▶ [REQUIREMENT]
Where a line holds the word "сами", copy that line from the data below.

EXCERPTED RECORDS START

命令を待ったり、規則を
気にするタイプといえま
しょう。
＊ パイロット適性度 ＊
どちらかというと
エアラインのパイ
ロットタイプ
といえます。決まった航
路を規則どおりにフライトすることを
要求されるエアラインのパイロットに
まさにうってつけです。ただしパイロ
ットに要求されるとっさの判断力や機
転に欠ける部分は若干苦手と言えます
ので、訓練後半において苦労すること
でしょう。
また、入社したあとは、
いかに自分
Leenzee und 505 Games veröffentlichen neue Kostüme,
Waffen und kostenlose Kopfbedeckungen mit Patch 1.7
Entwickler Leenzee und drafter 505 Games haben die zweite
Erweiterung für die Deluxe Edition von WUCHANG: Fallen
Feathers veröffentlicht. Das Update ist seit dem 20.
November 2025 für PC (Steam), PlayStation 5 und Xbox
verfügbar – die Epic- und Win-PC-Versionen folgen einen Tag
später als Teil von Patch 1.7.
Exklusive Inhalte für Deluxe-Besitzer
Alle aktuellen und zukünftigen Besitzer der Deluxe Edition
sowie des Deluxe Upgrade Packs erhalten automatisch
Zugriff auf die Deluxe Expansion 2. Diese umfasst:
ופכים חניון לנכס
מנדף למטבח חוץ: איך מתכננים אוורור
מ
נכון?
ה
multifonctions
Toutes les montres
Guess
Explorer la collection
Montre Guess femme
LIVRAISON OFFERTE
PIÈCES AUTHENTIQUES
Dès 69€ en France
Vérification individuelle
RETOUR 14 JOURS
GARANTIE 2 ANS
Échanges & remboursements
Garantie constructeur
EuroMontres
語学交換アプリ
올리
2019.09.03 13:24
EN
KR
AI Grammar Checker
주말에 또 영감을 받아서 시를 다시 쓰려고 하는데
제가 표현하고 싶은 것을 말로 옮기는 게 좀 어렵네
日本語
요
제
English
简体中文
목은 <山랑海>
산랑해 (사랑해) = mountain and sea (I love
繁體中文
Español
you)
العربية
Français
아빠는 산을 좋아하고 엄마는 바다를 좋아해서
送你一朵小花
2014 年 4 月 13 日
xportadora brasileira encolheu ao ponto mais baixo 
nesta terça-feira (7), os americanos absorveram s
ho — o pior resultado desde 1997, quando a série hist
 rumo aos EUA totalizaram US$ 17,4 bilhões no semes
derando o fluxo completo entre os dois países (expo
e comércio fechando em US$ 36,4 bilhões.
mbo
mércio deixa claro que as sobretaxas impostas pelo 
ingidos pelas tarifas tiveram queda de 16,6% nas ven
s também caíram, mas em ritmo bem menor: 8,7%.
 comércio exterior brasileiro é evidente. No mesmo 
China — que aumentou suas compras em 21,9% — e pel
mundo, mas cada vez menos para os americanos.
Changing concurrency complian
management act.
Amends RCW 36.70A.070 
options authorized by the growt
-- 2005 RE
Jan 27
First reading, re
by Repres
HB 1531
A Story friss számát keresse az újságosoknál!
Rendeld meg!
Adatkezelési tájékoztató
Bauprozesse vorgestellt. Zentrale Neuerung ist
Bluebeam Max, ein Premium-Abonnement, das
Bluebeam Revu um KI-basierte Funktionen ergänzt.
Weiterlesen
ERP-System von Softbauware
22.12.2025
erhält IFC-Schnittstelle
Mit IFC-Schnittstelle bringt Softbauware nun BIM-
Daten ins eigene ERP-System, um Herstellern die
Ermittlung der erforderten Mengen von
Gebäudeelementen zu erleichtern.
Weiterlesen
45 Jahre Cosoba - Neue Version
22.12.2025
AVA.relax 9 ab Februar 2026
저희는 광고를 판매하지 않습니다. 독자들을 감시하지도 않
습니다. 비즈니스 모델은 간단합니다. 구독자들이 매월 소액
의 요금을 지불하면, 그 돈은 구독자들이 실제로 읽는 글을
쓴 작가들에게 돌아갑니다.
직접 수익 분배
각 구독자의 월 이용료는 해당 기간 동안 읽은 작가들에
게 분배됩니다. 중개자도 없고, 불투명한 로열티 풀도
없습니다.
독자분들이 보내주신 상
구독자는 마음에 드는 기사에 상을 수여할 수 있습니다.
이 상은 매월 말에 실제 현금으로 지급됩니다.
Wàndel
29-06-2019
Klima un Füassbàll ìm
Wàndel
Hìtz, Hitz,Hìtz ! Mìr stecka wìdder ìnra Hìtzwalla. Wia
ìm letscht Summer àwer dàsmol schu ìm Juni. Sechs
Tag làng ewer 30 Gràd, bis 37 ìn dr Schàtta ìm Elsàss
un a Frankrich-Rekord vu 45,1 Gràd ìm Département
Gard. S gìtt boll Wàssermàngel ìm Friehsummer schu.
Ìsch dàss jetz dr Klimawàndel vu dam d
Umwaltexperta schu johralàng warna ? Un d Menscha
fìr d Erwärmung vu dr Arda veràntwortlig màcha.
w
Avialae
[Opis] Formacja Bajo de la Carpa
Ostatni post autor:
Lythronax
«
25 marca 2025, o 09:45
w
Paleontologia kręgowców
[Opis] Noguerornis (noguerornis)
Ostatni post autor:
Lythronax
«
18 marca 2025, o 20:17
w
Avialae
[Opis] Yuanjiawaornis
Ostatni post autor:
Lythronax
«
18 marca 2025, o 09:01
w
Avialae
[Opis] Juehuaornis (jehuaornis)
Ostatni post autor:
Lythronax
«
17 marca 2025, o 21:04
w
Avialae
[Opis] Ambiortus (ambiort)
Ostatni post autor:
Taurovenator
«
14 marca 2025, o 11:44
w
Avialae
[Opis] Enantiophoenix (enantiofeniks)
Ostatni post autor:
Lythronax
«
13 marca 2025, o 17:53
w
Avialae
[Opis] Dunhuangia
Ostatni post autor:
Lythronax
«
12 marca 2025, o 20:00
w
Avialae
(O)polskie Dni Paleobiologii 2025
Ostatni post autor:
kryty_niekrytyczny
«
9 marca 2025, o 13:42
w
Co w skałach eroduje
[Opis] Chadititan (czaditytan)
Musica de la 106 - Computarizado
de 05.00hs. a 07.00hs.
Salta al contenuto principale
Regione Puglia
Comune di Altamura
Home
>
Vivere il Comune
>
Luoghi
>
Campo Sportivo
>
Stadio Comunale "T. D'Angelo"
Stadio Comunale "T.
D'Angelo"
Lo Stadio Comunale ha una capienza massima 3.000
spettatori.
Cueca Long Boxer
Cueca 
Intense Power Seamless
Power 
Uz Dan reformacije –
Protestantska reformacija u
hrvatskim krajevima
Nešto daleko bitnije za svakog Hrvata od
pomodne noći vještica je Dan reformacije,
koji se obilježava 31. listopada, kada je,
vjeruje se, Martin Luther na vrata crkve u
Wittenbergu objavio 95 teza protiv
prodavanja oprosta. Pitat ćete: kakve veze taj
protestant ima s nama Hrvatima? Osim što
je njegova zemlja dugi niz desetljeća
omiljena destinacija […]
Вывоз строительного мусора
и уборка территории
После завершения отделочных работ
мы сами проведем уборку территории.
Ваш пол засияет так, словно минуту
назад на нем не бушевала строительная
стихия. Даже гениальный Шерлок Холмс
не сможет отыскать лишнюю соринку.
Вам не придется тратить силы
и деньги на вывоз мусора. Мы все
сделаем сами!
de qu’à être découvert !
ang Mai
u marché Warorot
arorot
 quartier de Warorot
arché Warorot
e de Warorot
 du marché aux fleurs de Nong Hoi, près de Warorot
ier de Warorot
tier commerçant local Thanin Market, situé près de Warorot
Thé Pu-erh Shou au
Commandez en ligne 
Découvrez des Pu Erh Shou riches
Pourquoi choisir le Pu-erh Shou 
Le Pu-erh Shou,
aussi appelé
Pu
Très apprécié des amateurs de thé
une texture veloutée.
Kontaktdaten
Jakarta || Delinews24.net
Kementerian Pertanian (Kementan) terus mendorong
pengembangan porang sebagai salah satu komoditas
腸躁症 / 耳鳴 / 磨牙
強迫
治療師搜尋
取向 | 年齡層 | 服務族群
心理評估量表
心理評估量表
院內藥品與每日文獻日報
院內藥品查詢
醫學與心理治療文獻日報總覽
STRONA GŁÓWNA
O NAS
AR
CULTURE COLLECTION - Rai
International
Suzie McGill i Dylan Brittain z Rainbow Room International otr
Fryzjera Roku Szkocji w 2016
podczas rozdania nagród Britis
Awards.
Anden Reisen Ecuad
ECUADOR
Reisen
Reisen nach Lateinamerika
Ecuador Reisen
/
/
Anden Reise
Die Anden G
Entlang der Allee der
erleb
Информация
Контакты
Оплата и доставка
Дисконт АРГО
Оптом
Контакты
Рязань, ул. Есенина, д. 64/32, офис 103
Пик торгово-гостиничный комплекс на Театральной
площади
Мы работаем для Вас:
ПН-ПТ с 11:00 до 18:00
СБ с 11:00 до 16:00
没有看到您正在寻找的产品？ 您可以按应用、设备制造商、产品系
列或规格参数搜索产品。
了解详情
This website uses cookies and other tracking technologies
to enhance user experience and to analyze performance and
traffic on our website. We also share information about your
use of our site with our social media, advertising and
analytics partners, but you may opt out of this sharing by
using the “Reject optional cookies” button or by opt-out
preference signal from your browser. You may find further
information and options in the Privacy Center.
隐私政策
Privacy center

EXCERPTED RECORDS END

▶ [ANSWER TO THIS TASK]
мы сами проведем уборку территории.
сделаем сами!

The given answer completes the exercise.